I couldn't resist the obvious line . If you're planning to do some refurb work , it makes sense to consider the possible mods while you're in the process . This is sure not my area of expertise , ( if I have one ) , but the link below may have some useful info , from a guy that knows a thing or two about amps .
There is an old saying, especially in the southern states: "If it ain't broke, don't try to fix it!"
My SB-200 has the original configuration and it works fine! The only thing that I did, when I "acquired it", was to replace the electrolytic capacitors and the diodes in the power supply. I recently obtained this particular SB-200 to finish the re-creation of my primary station from 1967 to 1972.
Thanks for the replies! I bought this amp last summer from a club stating it was in good operating condx. That was found to be true and I was happy with how well it worked. I did however decide to refurb some of its components such as caps, resistors, diodes, etc. that are well described by hams who authored mods found on the internet. I also incorporated such mods as the Harbach Soft Start and Soft Key. I have not as yet done anything to the power supply pcb or its components but I may decide to also replace the ps with the improved Harbach PS pcb/components. I think by giving this amp a little tlc can't hurt it any. If my question about the suppressor circuits seems dumb then by all means, ignor it and forgive me for sounding stupid. I'd rather ask then guess. Thanks to all who reply!
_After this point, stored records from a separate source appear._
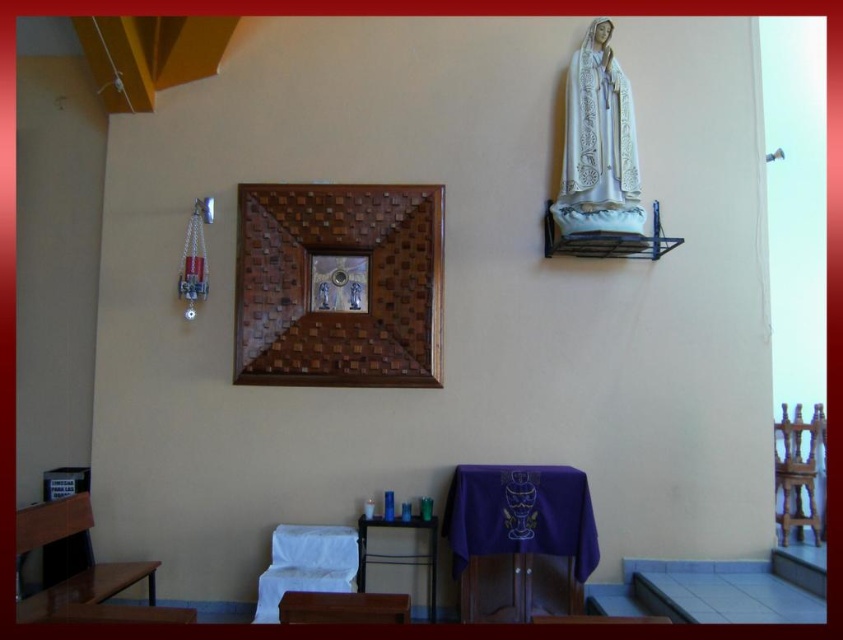
Question: Does woven wood picture frame at upper center have a larger size compared to wooden chair at right?

Choices:
 (A) no
 (B) yes

Answer: (B)

Question: Among these objects, which one is nearest to the camera?

Choices:
 (A) woven wood picture frame at upper center
 (B) wooden chair at right
 (C) white fabric chair at lower center

Answer: (C)

Question: Is the position of white lace robe at upper right less distant than that of white fabric chair at lower center?

Choices:
 (A) no
 (B) yes

Answer: (A)

Question: Which point is farther to the camera?

Choices:
 (A) white lace robe at upper right
 (B) white fabric chair at lower center

Answer: (A)

Question: Can you confirm if woven wood picture frame at upper center is positioned to the right of white lace robe at upper right?

Choices:
 (A) no
 (B) yes

Answer: (A)

Question: Which point is farther to the camera?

There is a whole lot of nonsense passed around about parasitic suppressors. It has almost become one west coast ham's sole purpose in life to say all the manufacturers from Alpha through Collins through Yaesu are in some giant conspiracy to use bad suppressors. He of course has the only cure, and if you send him money he will supply the only cure. :-)
Very few problems relate to parasistic suppressors. The only time there is a problem is when something breaks, like a resistor goes off value. Changing the entire design of something that works for 40 years, just because a carbon resistor subjected to constant very high temperatures while operating goes off value, is not a good idea. Replace any bad parts.
The LAST thing I would do to an SB200 is change to a hairpin suppressor.
When you are all done with all those nice mods and fancy updates to the SB200, you will have an SB200 that lasts and works just about like the original unit. If thousands of them worked fine and lived 40 or 45 years without the mods, don't expect to see much of a change.